Phil Goddard, 64, a freelance translator living in Pensacola, the westernmost city in the Florida Panhandle, has similar misgivings about the state’s future.
“My wife and I were paying over $4,000 in annual premiums on our three-bedroom house. Last year our insurer told us they were canceling all policies in Florida. Our broker tried nine other companies, all of whom said similar things, and we ended up with Citizens,” he says.
The switch has had the unexpected benefit of reducing the couple’s premiums by $1,000, but it is not going to last, Brown says.
“In a year or so they’re going to creep back up to what we were paying previously, because if there are a couple of relatively bad hurricanes, Citizens wouldn’t be able to pay people out without increasing their fees. I don’t feel safe at all with Citizens, as I’m sure they cannot go on writing policies ad infinitum [while Florida’s insurance market keeps shrinking]. We’re very affected by hurricanes here. Sally in 2020 caused us a lot of damage.”
Although moving out of state would be “a last resort”, Brown says, the rising costs of property insurance are putting a damper on everyday life. Friends, he says, a retired couple, have cancelled their property insurance as they can no longer afford it.
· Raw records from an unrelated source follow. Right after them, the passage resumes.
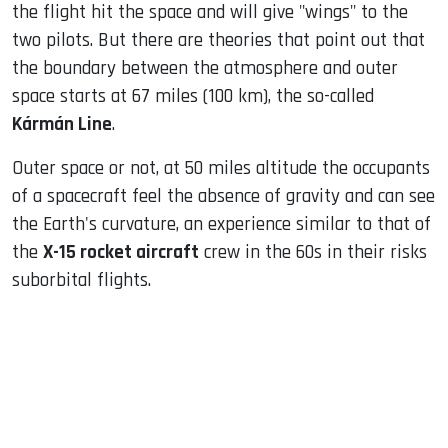
the flight hit the space and will give "wings" to the
two pilots. But there are theories that point out that
the boundary between the atmosphere and outer
space starts at 67 miles (100 km), the so-called
Kármán Line
.
Outer space or not, at 50 miles altitude the occupants
of a spacecraft feel the absence of gravity and can see
the Earth's curvature, an experience similar to that of
the
X-15 rocket aircraft
crew in the 60s in their risks
suborbital flights.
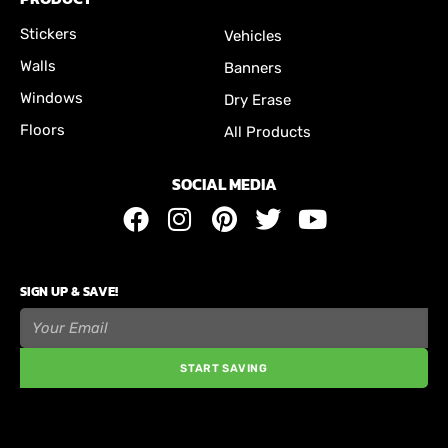
Stickers
Vehicles
Walls
Banners
Windows
Dry Erase
Floors
All Products
SOCIAL MEDIA
SIGN UP & SAVE!
START SAVING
“We’re being more and more squeezed, it really hurts to pay the insurance premiums. It’s a strong possibility that we have to downsize to a smaller property.
“This is a great place, but it’s a poison paradise, because of all the associated costs and risks of living here.
“Global warming is partly to blame, but so is Ron DeSantis. Instead of banning books and picking fights with Disney and drag queens, he should be tackling the issues that really matter to Floridians.”